- Born: 1647
- Died: 1704 (aged 56–57)
- Occupation: Physician

= William Blackadder (physician) =

Scottish physician

William Blackadder (1647–1704) was a Scottish physician. He was the physician to William III.

==Biography==
Blackadder was the eldest son of the elder John Blackadder. He was born in 1647. He was sent to the University of Edinburgh in 1665, and he graduated in medicine at Leyden in 1680. Having in Holland made the acquaintance of some of the principal political refugees of England, he was frequently employed by them in important negotiations.

He accompanied the Earl of Argyll in his expedition to Scotland in 1685, and having, along with Spence, the earl's secretary, put ashore at Orkney to obtain information regarding the sentiments of the people, he was apprehended and sent for examination to Edinburgh. After landing at Leith he succeeded by signs in communicating to his sister, who had joined the crowd, the necessity to burn some papers amongst the luggage forwarded to his lodgings. A search therefore revealed nothing of a compromising character: but he was kept in prison for more than a year until, through a clever device of his brother, he obtained writing materials, and sent a letter to Fagel, the pensioner of Holland, who represented the case to the British envoy in such a way that King James ordered his liberation.

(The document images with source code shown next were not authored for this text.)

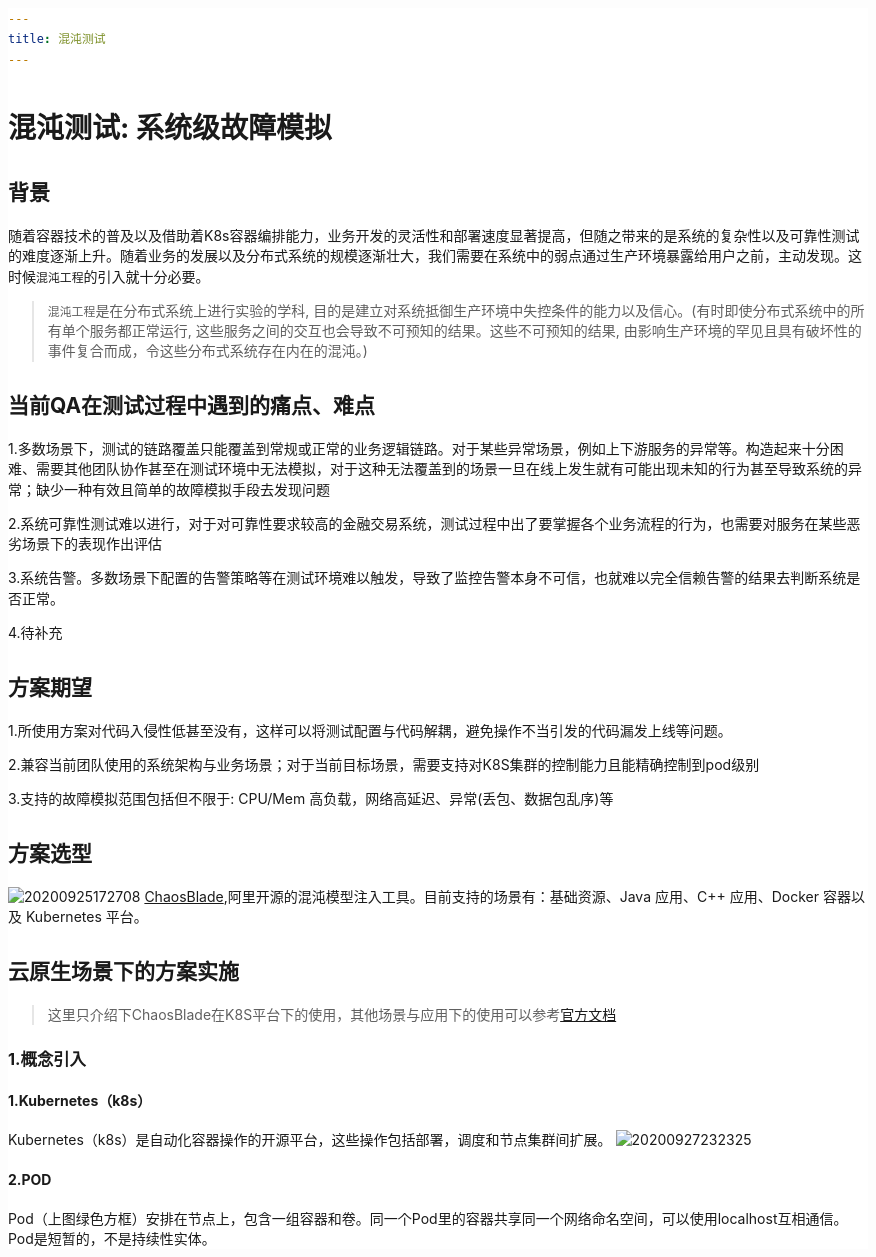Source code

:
 ```yaml
---
title: 混沌测试
---
```


# 混沌测试: 系统级故障模拟

## 背景
随着容器技术的普及以及借助着K8s容器编排能力，业务开发的灵活性和部署速度显著提高，但随之带来的是系统的复杂性以及可靠性测试的难度逐渐上升。随着业务的发展以及分布式系统的规模逐渐壮大，我们需要在系统中的弱点通过生产环境暴露给用户之前，主动发现。这时候`混沌工程`的引入就十分必要。

> `混沌工程`是在分布式系统上进行实验的学科, 目的是建立对系统抵御生产环境中失控条件的能力以及信心。(有时即使分布式系统中的所有单个服务都正常运行, 这些服务之间的交互也会导致不可预知的结果。这些不可预知的结果, 由影响生产环境的罕见且具有破坏性的事件复合而成，令这些分布式系统存在内在的混沌。)

## 当前QA在测试过程中遇到的痛点、难点
1.多数场景下，测试的链路覆盖只能覆盖到常规或正常的业务逻辑链路。对于某些异常场景，例如上下游服务的异常等。构造起来十分困难、需要其他团队协作甚至在测试环境中无法模拟，对于这种无法覆盖到的场景一旦在线上发生就有可能出现未知的行为甚至导致系统的异常；缺少一种有效且简单的故障模拟手段去发现问题

2.系统可靠性测试难以进行，对于对可靠性要求较高的金融交易系统，测试过程中出了要掌握各个业务流程的行为，也需要对服务在某些恶劣场景下的表现作出评估

3.系统告警。多数场景下配置的告警策略等在测试环境难以触发，导致了监控告警本身不可信，也就难以完全信赖告警的结果去判断系统是否正常。

4.待补充

## 方案期望
1.所使用方案对代码入侵性低甚至没有，这样可以将测试配置与代码解耦，避免操作不当引发的代码漏发上线等问题。

2.兼容当前团队使用的系统架构与业务场景；对于当前目标场景，需要支持对K8S集群的控制能力且能精确控制到pod级别

3.支持的故障模拟范围包括但不限于: CPU/Mem 高负载，网络高延迟、异常(丢包、数据包乱序)等

## 方案选型
![20200925172708](https://raw.githubusercontent.com/enbo-wang/PicBed/master/img/20200925172708.png)
[ChaosBlade](https://github.com/chaosblade-io/chaosblade),阿里开源的混沌模型注入工具。目前支持的场景有：基础资源、Java 应用、C++ 应用、Docker 容器以及 Kubernetes 平台。

## 云原生场景下的方案实施
> 这里只介绍下ChaosBlade在K8S平台下的使用，其他场景与应用下的使用可以参考[官方文档](https://chaosblade-io.gitbook.io/chaosblade-help-zh-cn/)

### 1.概念引入
#### 1.Kubernetes（k8s）
Kubernetes（k8s）是自动化容器操作的开源平台，这些操作包括部署，调度和节点集群间扩展。
![20200927232325](https://raw.githubusercontent.com/enbo-wang/PicBed/master/img/20200927232325.png)

#### 2.POD
Pod（上图绿色方框）安排在节点上，包含一组容器和卷。同一个Pod里的容器共享同一个网络命名空间，可以使用localhost互相通信。Pod是短暂的，不是持续性实体。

Blackadder went to Holland, whence, in 1688, he was sent to Edinburgh to carry on secret negotiations on behalf of the Prince of Orange. Having imprudently ventured into the castle, he was seized by order of the governor and committed for trial; but on the news of the landing of the Prince of Orange he was set at liberty. After the revolution he was, in reward of his services, appointed physician to King William. He died about 1704.